Collected data entries
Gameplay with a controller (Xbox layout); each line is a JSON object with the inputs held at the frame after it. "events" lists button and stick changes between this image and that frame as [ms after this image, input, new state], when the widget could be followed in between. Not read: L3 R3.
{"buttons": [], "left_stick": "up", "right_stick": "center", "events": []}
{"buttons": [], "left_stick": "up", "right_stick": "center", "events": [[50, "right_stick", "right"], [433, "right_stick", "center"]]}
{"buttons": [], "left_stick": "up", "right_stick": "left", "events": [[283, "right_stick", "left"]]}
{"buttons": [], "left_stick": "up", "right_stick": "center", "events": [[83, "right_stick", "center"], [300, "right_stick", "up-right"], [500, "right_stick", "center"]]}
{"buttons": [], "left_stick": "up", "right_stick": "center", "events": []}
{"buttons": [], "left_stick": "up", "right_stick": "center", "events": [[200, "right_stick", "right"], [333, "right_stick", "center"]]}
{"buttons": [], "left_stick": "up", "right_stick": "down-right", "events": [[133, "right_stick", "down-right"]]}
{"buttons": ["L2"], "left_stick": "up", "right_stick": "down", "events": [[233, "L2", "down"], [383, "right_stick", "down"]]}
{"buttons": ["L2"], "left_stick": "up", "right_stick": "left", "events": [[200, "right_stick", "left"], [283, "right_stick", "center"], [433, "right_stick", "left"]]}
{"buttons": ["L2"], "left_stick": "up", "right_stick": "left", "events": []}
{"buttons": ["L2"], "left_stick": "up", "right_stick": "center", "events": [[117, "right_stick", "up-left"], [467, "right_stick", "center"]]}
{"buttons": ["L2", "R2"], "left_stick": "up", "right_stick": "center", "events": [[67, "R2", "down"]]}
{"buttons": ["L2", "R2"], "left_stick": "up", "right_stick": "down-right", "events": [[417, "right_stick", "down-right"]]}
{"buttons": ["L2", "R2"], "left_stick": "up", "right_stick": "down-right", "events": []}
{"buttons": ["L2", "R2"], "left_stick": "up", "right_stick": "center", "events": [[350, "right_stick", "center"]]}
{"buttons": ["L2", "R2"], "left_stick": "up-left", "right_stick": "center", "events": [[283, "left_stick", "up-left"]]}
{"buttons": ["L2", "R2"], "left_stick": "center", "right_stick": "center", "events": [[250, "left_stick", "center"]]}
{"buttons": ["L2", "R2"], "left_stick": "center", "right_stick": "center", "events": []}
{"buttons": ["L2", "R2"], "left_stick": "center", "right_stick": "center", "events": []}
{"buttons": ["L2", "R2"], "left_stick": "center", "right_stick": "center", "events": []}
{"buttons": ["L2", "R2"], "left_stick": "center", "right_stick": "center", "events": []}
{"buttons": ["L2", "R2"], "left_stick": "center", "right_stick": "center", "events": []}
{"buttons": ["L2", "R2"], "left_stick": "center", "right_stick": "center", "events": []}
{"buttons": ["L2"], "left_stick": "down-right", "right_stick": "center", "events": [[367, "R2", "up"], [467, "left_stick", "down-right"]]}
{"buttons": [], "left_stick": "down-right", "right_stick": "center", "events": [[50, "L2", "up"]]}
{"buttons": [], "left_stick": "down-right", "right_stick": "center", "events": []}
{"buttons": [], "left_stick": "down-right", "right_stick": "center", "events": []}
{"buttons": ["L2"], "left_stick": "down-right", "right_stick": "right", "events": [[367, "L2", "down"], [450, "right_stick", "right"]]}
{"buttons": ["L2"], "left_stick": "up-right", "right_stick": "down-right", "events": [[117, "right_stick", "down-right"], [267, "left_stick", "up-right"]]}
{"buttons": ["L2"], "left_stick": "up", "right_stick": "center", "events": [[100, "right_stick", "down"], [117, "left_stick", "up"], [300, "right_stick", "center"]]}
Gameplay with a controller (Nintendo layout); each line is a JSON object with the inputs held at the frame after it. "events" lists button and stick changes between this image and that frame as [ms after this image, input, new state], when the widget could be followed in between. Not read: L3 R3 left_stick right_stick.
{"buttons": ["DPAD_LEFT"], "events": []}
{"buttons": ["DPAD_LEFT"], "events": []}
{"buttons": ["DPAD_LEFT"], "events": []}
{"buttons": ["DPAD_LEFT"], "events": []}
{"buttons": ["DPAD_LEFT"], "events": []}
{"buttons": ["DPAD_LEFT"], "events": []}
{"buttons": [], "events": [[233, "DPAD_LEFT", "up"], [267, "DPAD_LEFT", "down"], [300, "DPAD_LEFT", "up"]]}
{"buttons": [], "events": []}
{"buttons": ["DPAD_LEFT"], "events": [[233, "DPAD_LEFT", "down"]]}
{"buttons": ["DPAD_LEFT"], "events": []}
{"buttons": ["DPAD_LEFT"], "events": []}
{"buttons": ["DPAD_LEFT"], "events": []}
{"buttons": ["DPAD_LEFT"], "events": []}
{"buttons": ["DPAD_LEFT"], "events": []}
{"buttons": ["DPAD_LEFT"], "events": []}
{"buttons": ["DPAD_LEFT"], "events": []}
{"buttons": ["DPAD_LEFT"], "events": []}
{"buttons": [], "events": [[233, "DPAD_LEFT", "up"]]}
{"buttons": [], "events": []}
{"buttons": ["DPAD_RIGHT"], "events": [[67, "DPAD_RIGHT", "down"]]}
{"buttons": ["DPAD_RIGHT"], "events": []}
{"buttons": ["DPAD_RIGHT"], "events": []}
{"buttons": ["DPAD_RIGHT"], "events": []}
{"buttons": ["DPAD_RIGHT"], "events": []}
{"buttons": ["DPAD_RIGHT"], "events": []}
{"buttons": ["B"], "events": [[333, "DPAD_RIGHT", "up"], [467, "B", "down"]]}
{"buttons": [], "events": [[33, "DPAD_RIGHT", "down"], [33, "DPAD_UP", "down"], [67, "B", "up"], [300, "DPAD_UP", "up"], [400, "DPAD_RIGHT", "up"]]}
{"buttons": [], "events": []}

• Your task
Write every entry out again. Keep each one exact.

• Answer to the problem
Gameplay with a controller (Xbox layout); each line is a JSON object with the inputs held at the frame after it. "events" lists button and stick changes between this image and that frame as [ms after this image, input, new state], when the widget could be followed in between. Not read: L3 R3.
{"buttons": [], "left_stick": "up", "right_stick": "center", "events": []}
{"buttons": [], "left_stick": "up", "right_stick": "center", "events": [[50, "right_stick", "right"], [433, "right_stick", "center"]]}
{"buttons": [], "left_stick": "up", "right_stick": "left", "events": [[283, "right_stick", "left"]]}
{"buttons": [], "left_stick": "up", "right_stick": "center", "events": [[83, "right_stick", "center"], [300, "right_stick", "up-right"], [500, "right_stick", "center"]]}
{"buttons": [], "left_stick": "up", "right_stick": "center", "events": []}
{"buttons": [], "left_stick": "up", "right_stick": "center", "events": [[200, "right_stick", "right"], [333, "right_stick", "center"]]}
{"buttons": [], "left_stick": "up", "right_stick": "down-right", "events": [[133, "right_stick", "down-right"]]}
{"buttons": ["L2"], "left_stick": "up", "right_stick": "down", "events": [[233, "L2", "down"], [383, "right_stick", "down"]]}
{"buttons": ["L2"], "left_stick": "up", "right_stick": "left", "events": [[200, "right_stick", "left"], [283, "right_stick", "center"], [433, "right_stick", "left"]]}
{"buttons": ["L2"], "left_stick": "up", "right_stick": "left", "events": []}
{"buttons": ["L2"], "left_stick": "up", "right_stick": "center", "events": [[117, "right_stick", "up-left"], [467, "right_stick", "center"]]}
{"buttons": ["L2", "R2"], "left_stick": "up", "right_stick": "center", "events": [[67, "R2", "down"]]}
{"buttons": ["L2", "R2"], "left_stick": "up", "right_stick": "down-right", "events": [[417, "right_stick", "down-right"]]}
{"buttons": ["L2", "R2"], "left_stick": "up", "right_stick": "down-right", "events": []}
{"buttons": ["L2", "R2"], "left_stick": "up", "right_stick": "center", "events": [[350, "right_stick", "center"]]}
{"buttons": ["L2", "R2"], "left_stick": "up-left", "right_stick": "center", "events": [[283, "left_stick", "up-left"]]}
{"buttons": ["L2", "R2"], "left_stick": "center", "right_stick": "center", "events": [[250, "left_stick", "center"]]}
{"buttons": ["L2", "R2"], "left_stick": "center", "right_stick": "center", "events": []}
{"buttons": ["L2", "R2"], "left_stick": "center", "right_stick": "center", "events": []}
{"buttons": ["L2", "R2"], "left_stick": "center", "right_stick": "center", "events": []}
{"buttons": ["L2", "R2"], "left_stick": "center", "right_stick": "center", "events": []}
{"buttons": ["L2", "R2"], "left_stick": "center", "right_stick": "center", "events": []}
{"buttons": ["L2", "R2"], "left_stick": "center", "right_stick": "center", "events": []}
{"buttons": ["L2"], "left_stick": "down-right", "right_stick": "center", "events": [[367, "R2", "up"], [467, "left_stick", "down-right"]]}
{"buttons": [], "left_stick": "down-right", "right_stick": "center", "events": [[50, "L2", "up"]]}
{"buttons": [], "left_stick": "down-right", "right_stick": "center", "events": []}
{"buttons": [], "left_stick": "down-right", "right_stick": "center", "events": []}
{"buttons": ["L2"], "left_stick": "down-right", "right_stick": "right", "events": [[367, "L2", "down"], [450, "right_stick", "right"]]}
{"buttons": ["L2"], "left_stick": "up-right", "right_stick": "down-right", "events": [[117, "right_stick", "down-right"], [267, "left_stick", "up-right"]]}
{"buttons": ["L2"], "left_stick": "up", "right_stick": "center", "events": [[100, "right_stick", "down"], [117, "left_stick", "up"], [300, "right_stick", "center"]]}
Gameplay with a controller (Nintendo layout); each line is a JSON object with the inputs held at the frame after it. "events" lists button and stick changes between this image and that frame as [ms after this image, input, new state], when the widget could be followed in between. Not read: L3 R3 left_stick right_stick.
{"buttons": ["DPAD_LEFT"], "events": []}
{"buttons": ["DPAD_LEFT"], "events": []}
{"buttons": ["DPAD_LEFT"], "events": []}
{"buttons": ["DPAD_LEFT"], "events": []}
{"buttons": ["DPAD_LEFT"], "events": []}
{"buttons": ["DPAD_LEFT"], "events": []}
{"buttons": [], "events": [[233, "DPAD_LEFT", "up"], [267, "DPAD_LEFT", "down"], [300, "DPAD_LEFT", "up"]]}
{"buttons": [], "events": []}
{"buttons": ["DPAD_LEFT"], "events": [[233, "DPAD_LEFT", "down"]]}
{"buttons": ["DPAD_LEFT"], "events": []}
{"buttons": ["DPAD_LEFT"], "events": []}
{"buttons": ["DPAD_LEFT"], "events": []}
{"buttons": ["DPAD_LEFT"], "events": []}
{"buttons": ["DPAD_LEFT"], "events": []}
{"buttons": ["DPAD_LEFT"], "events": []}
{"buttons": ["DPAD_LEFT"], "events": []}
{"buttons": ["DPAD_LEFT"], "events": []}
{"buttons": [], "events": [[233, "DPAD_LEFT", "up"]]}
{"buttons": [], "events": []}
{"buttons": ["DPAD_RIGHT"], "events": [[67, "DPAD_RIGHT", "down"]]}
{"buttons": ["DPAD_RIGHT"], "events": []}
{"buttons": ["DPAD_RIGHT"], "events": []}
{"buttons": ["DPAD_RIGHT"], "events": []}
{"buttons": ["DPAD_RIGHT"], "events": []}
{"buttons": ["DPAD_RIGHT"], "events": []}
{"buttons": ["B"], "events": [[333, "DPAD_RIGHT", "up"], [467, "B", "down"]]}
{"buttons": [], "events": [[33, "DPAD_RIGHT", "down"], [33, "DPAD_UP", "down"], [67, "B", "up"], [300, "DPAD_UP", "up"], [400, "DPAD_RIGHT", "up"]]}
{"buttons": [], "events": []}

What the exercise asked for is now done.